O senhor Otirb era um porteiro mal-humorado. Bom, na verdade mal-humorado nesse caso seria um eufemismo grave. Ele era grosso, estúpido, anti-social. Tratava a todos com absoluto desprezo. Não respondia bom dia, boa tarde ou boa noite. Se alguém o cumprimentava e esperasse a resposta, ele grunhia (às vezes latia) algo incompreensível e olhava para outro lado. No prédio onde trabalhava, os moradores até tinham receio de lhe dirigir a palavra ou sequer o olhar, tamanho o desdém que ele emitia, aparentemente por toda a espécie humana. Otirb pegava geralmente o período noturno e invariavelmente dormia no serviço, provavelmente para interagir menos ainda com os moradores que chegavam tarde. Obviamente ninguém (nem o síndico) nunca teve coragem de acordá-lo. Seria como mergulhar no vinagrete e depois acordar um tigre faminto. Morte na certa.

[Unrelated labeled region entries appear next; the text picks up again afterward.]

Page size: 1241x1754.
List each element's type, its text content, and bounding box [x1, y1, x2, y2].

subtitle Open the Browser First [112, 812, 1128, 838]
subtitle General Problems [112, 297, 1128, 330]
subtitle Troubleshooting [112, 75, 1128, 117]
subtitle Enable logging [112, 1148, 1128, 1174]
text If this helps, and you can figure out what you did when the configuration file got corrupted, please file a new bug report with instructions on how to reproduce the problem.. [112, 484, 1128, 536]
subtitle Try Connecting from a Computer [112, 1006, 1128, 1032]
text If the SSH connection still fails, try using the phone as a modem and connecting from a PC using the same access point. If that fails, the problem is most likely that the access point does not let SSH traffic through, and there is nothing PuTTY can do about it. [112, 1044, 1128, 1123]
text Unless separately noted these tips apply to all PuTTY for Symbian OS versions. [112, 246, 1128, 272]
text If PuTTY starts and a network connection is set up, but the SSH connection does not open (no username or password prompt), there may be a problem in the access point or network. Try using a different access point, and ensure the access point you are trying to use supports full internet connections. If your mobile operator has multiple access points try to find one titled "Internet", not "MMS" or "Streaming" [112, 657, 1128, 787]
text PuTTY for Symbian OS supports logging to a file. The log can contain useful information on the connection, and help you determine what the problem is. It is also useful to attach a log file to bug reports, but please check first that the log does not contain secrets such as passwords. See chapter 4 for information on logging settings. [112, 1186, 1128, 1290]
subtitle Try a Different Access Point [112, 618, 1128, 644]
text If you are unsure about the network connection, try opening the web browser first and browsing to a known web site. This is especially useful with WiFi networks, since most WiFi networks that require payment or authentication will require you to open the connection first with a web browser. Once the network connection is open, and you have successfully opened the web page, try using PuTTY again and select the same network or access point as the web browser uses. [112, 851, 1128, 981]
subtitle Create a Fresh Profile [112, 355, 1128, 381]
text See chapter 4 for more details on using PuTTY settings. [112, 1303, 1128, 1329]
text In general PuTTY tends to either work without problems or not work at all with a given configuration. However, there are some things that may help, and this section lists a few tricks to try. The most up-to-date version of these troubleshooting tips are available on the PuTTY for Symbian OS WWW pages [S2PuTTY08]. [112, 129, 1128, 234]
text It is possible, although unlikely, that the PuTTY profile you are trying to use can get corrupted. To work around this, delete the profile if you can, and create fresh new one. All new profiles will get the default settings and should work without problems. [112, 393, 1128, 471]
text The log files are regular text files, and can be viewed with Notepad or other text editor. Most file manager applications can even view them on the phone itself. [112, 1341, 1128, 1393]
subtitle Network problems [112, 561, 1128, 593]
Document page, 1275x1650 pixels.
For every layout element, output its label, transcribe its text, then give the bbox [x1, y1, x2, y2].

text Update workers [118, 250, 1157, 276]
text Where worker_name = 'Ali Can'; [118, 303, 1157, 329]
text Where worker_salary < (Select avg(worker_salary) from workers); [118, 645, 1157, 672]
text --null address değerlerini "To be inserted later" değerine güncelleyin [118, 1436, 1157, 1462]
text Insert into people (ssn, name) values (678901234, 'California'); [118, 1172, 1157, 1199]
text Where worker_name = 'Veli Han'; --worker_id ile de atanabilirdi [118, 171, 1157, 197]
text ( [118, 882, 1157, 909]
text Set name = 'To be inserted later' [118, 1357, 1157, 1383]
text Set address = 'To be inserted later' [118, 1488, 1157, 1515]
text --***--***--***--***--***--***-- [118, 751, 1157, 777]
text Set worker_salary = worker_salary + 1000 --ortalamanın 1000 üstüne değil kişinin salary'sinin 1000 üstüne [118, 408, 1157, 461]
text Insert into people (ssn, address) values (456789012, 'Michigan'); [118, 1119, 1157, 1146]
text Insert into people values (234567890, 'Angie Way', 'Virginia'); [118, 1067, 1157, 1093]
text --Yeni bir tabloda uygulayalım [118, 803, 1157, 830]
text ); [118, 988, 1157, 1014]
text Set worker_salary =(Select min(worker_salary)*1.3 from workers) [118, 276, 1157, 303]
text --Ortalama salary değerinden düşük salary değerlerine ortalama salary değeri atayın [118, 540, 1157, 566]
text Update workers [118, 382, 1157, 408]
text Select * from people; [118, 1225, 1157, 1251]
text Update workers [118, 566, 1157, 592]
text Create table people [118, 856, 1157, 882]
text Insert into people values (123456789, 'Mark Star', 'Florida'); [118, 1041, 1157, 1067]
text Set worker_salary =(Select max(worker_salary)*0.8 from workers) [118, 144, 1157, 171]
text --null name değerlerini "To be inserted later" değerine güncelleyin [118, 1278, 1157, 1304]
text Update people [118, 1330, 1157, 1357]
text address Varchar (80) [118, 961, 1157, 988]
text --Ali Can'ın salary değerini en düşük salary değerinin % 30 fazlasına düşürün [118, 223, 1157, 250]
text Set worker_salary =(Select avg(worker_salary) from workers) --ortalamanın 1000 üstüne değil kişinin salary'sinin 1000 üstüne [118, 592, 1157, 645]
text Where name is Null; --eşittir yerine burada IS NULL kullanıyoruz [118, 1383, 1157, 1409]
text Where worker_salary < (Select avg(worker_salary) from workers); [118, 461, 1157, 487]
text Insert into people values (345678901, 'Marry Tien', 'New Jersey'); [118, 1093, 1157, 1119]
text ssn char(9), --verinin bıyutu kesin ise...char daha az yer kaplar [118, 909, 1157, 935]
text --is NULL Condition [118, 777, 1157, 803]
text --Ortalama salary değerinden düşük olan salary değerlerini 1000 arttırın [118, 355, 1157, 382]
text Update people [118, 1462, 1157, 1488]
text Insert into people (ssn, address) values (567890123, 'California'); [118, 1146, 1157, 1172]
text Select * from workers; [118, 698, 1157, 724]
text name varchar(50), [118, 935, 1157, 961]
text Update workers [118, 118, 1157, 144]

Até que um dia mudou-se para o prédio o jovem Ordep. Ordep era mais sensível que a média e, a princípio, também indignou-se com o desgosto e falta de tato do senhor Otirb. Não se conformava com o fato de existir alguém tão absolutamente amargurado e sem o mínimo de empatia. Com o passar do tempo, pôs-se a pensar nas motivações que poderiam existir para aquele comportamento. Raiva do emprego, depressão, problema na família, empréstimo no banco, furúnculo na bunda, consciência política, verme. Todos esses seriam fatores em potencial para drenar a felicidade de alguém. Mas Ordep acabou chegando à conclusão de que Otirb era simplesmente capaz de ler pensamentos. Lembrou de si próprio cumprimentando o senhor Otirb, sendo recebido com aquele desprezo glacial e pensando "aff, grosso da porra". E imaginou os balõezinhos de pensamento dos outros vizinhos: "nossa, que antipático", "ê, infeliz", "filho da puta, nem pra abrir a porta pra mim", "alguém tinha que demitir esse inútil", "a esposa deve ter dormido de calça jeans". Ordep pensou muito nisso. Realmente, ler pensamentos devia ser o poder mais triste e arrebatador da existência. Talvez quando criança o senhor Otirb não fosse assim tão desgostoso da vida, mas anos de mentiras, falsidade e insultos mentais poderiam ter endurecido seu coração e, consequentemente, sua expressão facial e trato geral com o próximo. Era uma explicação perfeita, pois fechava o ciclo de ódio que se retroalimenta eternamente. Era isso, tinha que ser.
Desde então, Ordep decidiu pensar apenas coisas positivas quando encontra o senhor Otirb. Por algum motivo achou que ele tinha cara de cristão, então passou a pensar "Deus te abençoe, Otirb". Intercalando com "grande Otirb véio de guerra", "obrigado, meu irmão", "luz, paz e gratidão", coisas zen do tipo. Ordep jura que da última vez que o encontrou viu um sorrisinho de canto de boca esboçado na cara do senhor Otirb.